Fake news : « L’initiative doit venir des géants du Web »

LE MONDE – Le professeur en droit européen Alberto Alemanno estime que rien ne sert d’employer la loi contre les fausses informations. Sous la pression de l’opinion, des sociétés comme Facebook peuvent adopter des dispositifs qui contrebalancent l’effet de la désinformation.

Dans une tribune au « Monde », le professeur en droit européen Alberto Alemanno estime que rien ne sert d’employer la loi contre les fausses informations. Sous la pression de l’opinion, des sociétés comme Facebook peuvent adopter des dispositifs qui contrebalancent l’effet de la désinformation.

Les propositions d’Emmanuel Macron pour lutter contre les « fake news »

Sanctions

Le 3 janvier, lors de ses vœux à la presse, Emmanuel Macron a annoncé son intention de faire adopter avant la fin de l’année une loi contre les fausses informations en période électorale. Le président juge que l’actuelle amende de 45 000 euros prévue par la loi de 1881 ne suffit pas. Selon lui, la justice doit pouvoir agir après avoir été saisie en référé afin, éventuellement, d’obtenir le retrait d’articles fallacieux, la désindexation par les moteurs de recherche du site en cause et la fermeture du compte utilisateur coupable. L’accès au site pourrait même être bloqué.

Transparence

Le texte devrait également prévoir une plus forte obligation de transparence pour les sites Web, qui devront rendre publique l’identité des auteurs et responsables de contenus payés. Les montants versés pour ce type d’article seront limités. Les pouvoirs du Conseil supérieur de l’audiovisuel seront par ailleurs étendus afin de lutter contre toutes formes d’ingérences et de déstabilisations de la part de chaînes de télévision sous contrôle d’Etats étrangers.

Pratiques

Emmanuel Macron a également invité la profession journalistique à une réflexion sur ses pratiques. A cet égard, il s’est félicité de « la démarche de Reporters sans frontières d’inventer une sorte de certification des organes de presse respectant la déontologie du métier », qui lui « paraît intéressante et souhaitable ».
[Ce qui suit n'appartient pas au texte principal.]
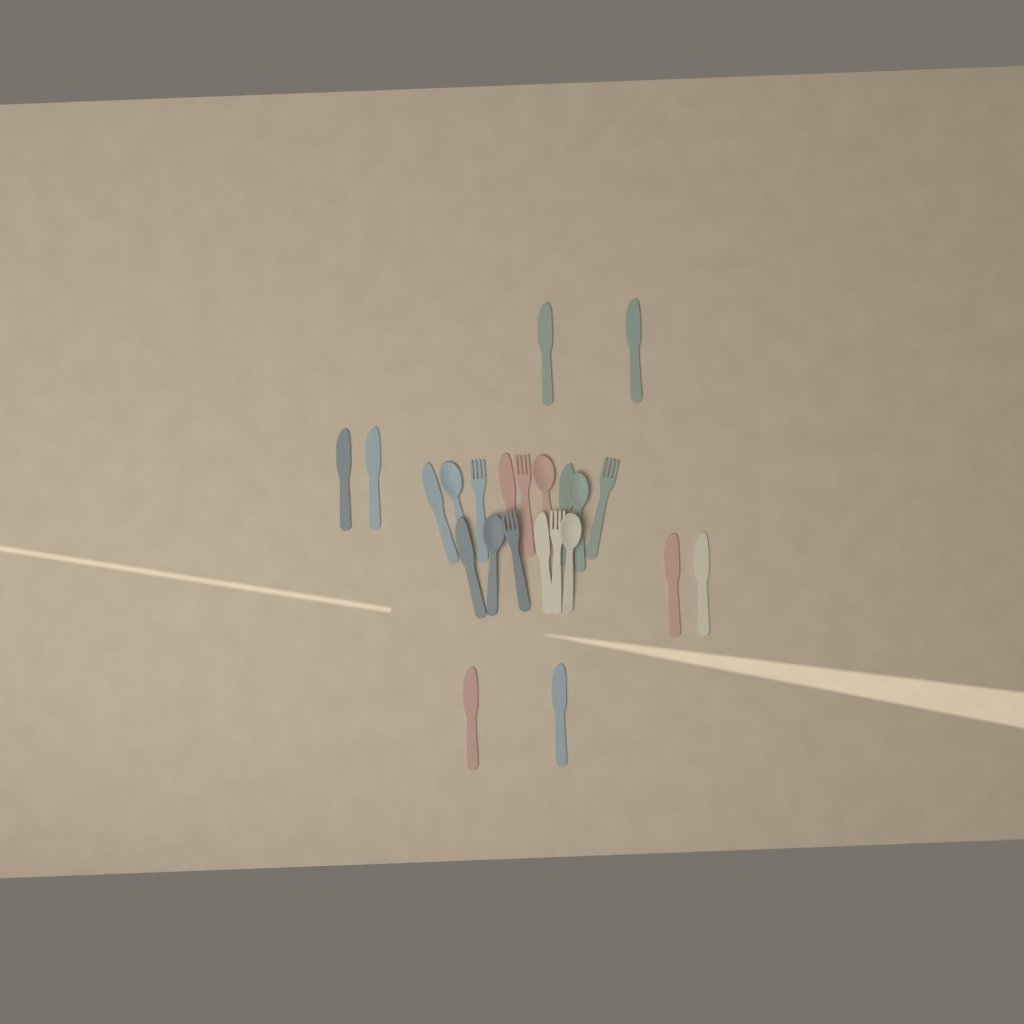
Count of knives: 13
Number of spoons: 5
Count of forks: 5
Emmanuel Macron est le dernier leader politique en date à se lancer dans le combat contre les fausses nouvelles, plus communément appelées sous les termes anglais de « fake news ». Les régulateurs semblent en effet perdre patience, et promettent d’arrêter la prolifération de la désinformation en ligne.
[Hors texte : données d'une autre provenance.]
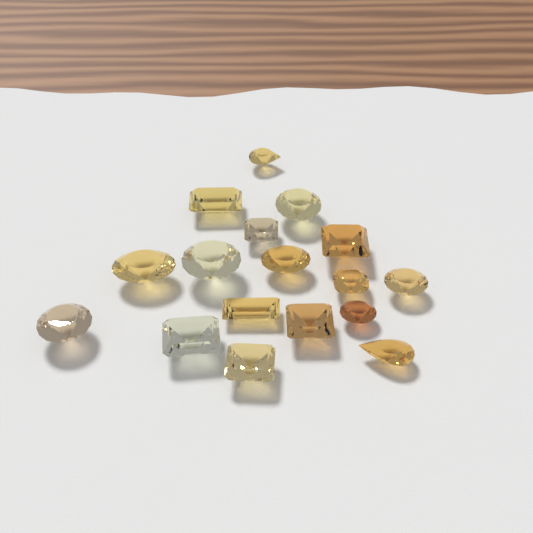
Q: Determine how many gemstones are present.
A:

Le président de la République a annoncé le dépôt prochain d’un projet de loi qui inclurait, entre autres, des obligations de transparence visant à révéler l’identité des personnes ou entités qui sponsorisent la diffusion de contenus en ligne, et permettrait notamment au gouvernement de faire disparaître des « fake news » de la Toile, voire même de bloquer des sites Internet en période de campagne électorale. Ce n’est pas une bonne idée.

L’action en référé proposée donnerait la possibilité à un gouvernement en place d’agir en justice en période électorale en vue de limiter la liberté d’expression de ses opposants, qu’il s’agisse de celle des citoyens sur leurs blogs ou de journalistes accrédités dans leurs journaux. Pire, une approche coercitive manquera presque à coup sûr sa cible.

Dès leur première apparition, le mal est fait

Les groupes de travail « anti-fake news » tels que l’EU Mythbusters de l’Union européenne, et les dispositifs d’alerte aux fausses informations tels que First Draft, en partenariat avec différents médias, dont Le Monde, ont montré qu’il est possible de combattre les fausses nouvelles en faisant du fact-checking, ou de la « vérification des faits ». Toutefois, le problème avec les fausses informations n’est pas tellement leur présence continue sur la Toile, mais leur première apparence sur celle-ci. En d’autres mots, aussitôt que la fausse information est en ligne, le mal est fait.

Faire appel à un juge des référés – l’action la plus rapide possible dans notre système judiciaire – aboutira toujours à une décision trop tardive. L’expérience montre d’ailleurs que cela pourrait même avoir un effet inverse à celui souhaité : qualifier une nouvelle de fausse, et par là même lui donner une plus grande publicité, lui donne un bon coup de pouce et élargit encore sa diffusion.

La désinformation en ligne est un phénomène complexe que les régulateurs se doivent encore de maîtriser réellement. Il semble trop tôt pour créer des règles qui soient efficaces.

Un phénomène devenu omniprésent

Les fausses nouvelles sont le symptôme de problèmes structurels plus profonds dans nos sociétés et environnements médiatiques. Pour les contrer, les politiciens européens ont besoin de prendre en compte les mécanismes sous-jacents qui s’autorenforcent, qui font de ce vieux phénomène quelque chose de si omniprésent aujourd’hui. C’est seulement en prenant un peu de recul accompagné d’une prise de conscience de l’opinion publique que l’on pourra identifier et comprendre les faiblesses sociétales que ces « fake news » exploitent.